* Provided information *
#####

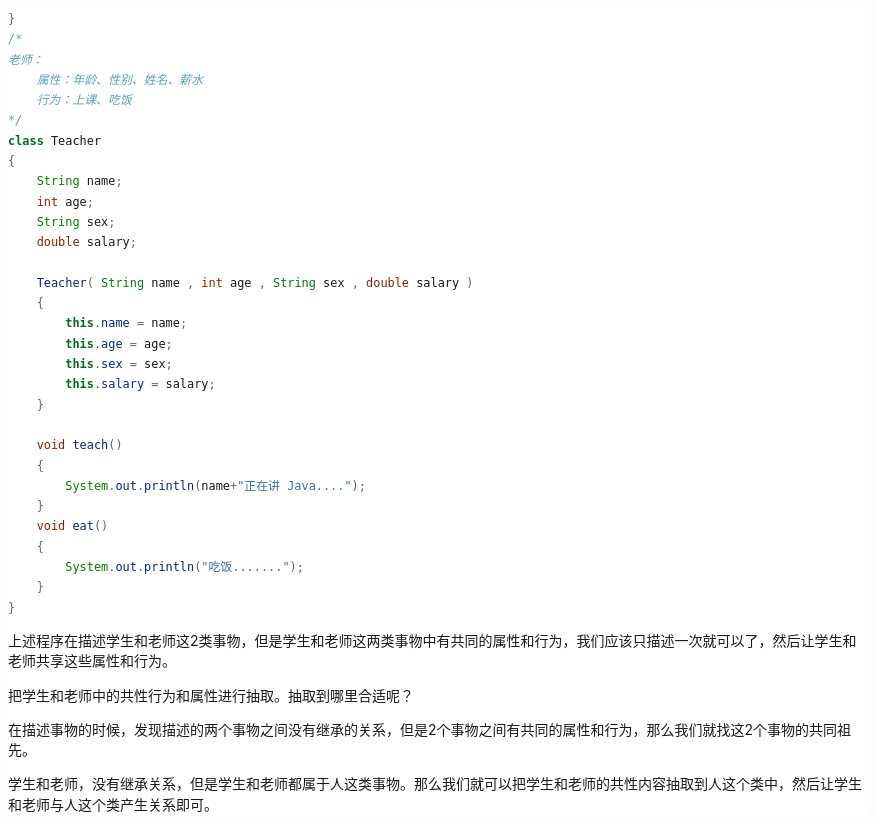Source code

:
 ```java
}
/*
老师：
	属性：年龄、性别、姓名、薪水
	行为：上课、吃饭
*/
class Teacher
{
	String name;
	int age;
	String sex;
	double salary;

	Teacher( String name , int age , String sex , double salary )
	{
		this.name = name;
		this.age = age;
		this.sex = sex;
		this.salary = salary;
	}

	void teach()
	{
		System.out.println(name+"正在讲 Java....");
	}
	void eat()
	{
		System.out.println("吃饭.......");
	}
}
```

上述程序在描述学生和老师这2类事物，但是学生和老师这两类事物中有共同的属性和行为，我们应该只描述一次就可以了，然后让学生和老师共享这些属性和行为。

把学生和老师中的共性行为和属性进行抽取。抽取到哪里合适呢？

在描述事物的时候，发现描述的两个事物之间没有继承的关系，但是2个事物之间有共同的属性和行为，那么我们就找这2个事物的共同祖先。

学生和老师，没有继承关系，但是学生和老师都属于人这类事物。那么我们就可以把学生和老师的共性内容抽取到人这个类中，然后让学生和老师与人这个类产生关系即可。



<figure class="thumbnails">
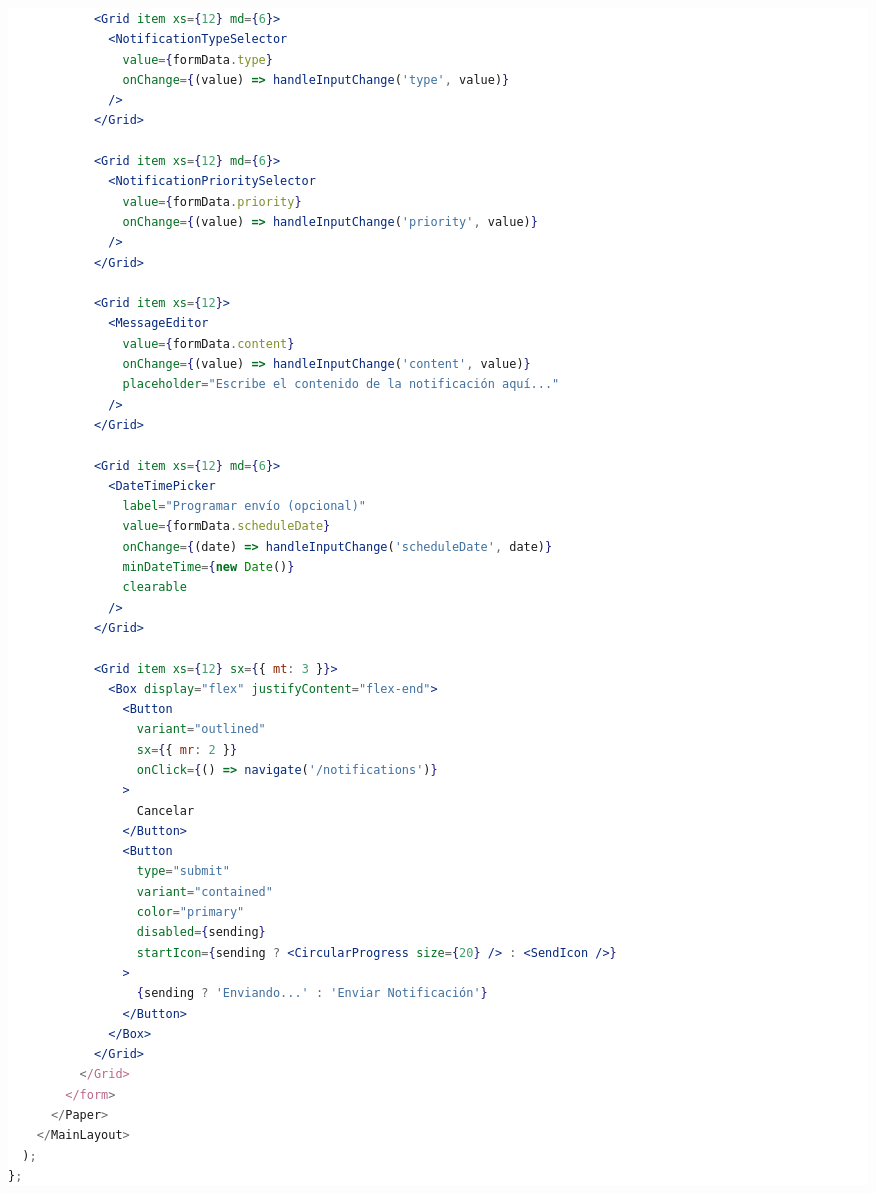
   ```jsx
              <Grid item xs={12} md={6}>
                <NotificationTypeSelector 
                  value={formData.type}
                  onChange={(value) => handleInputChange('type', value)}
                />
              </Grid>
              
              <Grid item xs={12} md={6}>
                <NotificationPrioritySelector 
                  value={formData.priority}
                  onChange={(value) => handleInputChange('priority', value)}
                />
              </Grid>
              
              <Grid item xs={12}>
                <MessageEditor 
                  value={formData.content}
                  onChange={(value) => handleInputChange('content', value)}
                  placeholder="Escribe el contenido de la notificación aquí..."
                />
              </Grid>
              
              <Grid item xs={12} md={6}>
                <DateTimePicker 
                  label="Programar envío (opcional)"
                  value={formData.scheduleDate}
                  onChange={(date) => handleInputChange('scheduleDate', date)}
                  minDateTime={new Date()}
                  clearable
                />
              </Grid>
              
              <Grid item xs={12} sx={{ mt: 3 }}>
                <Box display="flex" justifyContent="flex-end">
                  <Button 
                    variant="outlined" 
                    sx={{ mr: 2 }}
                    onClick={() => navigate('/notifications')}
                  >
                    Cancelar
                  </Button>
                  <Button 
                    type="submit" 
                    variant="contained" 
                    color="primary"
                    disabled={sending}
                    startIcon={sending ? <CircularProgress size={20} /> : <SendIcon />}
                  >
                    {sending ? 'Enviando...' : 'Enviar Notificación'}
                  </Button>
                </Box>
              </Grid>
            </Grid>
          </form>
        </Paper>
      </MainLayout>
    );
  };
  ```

#####

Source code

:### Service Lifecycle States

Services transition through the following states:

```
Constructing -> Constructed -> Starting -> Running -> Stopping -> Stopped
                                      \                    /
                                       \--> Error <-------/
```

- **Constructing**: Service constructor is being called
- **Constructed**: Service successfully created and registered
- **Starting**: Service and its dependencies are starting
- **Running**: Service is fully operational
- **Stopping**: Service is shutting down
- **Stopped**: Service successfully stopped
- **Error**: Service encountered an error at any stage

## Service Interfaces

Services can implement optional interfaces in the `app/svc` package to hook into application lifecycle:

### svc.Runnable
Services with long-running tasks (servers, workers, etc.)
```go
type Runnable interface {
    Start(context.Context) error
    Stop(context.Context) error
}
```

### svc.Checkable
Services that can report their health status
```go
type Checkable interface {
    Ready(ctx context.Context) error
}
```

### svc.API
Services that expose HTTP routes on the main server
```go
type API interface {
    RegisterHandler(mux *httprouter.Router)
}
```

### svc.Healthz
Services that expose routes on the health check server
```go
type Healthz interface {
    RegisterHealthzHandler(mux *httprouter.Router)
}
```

#####

Pull every line containing the string "successfully" out of the data above and copy it.

* Solved problem *
- **Constructed**: Service successfully created and registered
- **Stopped**: Service successfully stopped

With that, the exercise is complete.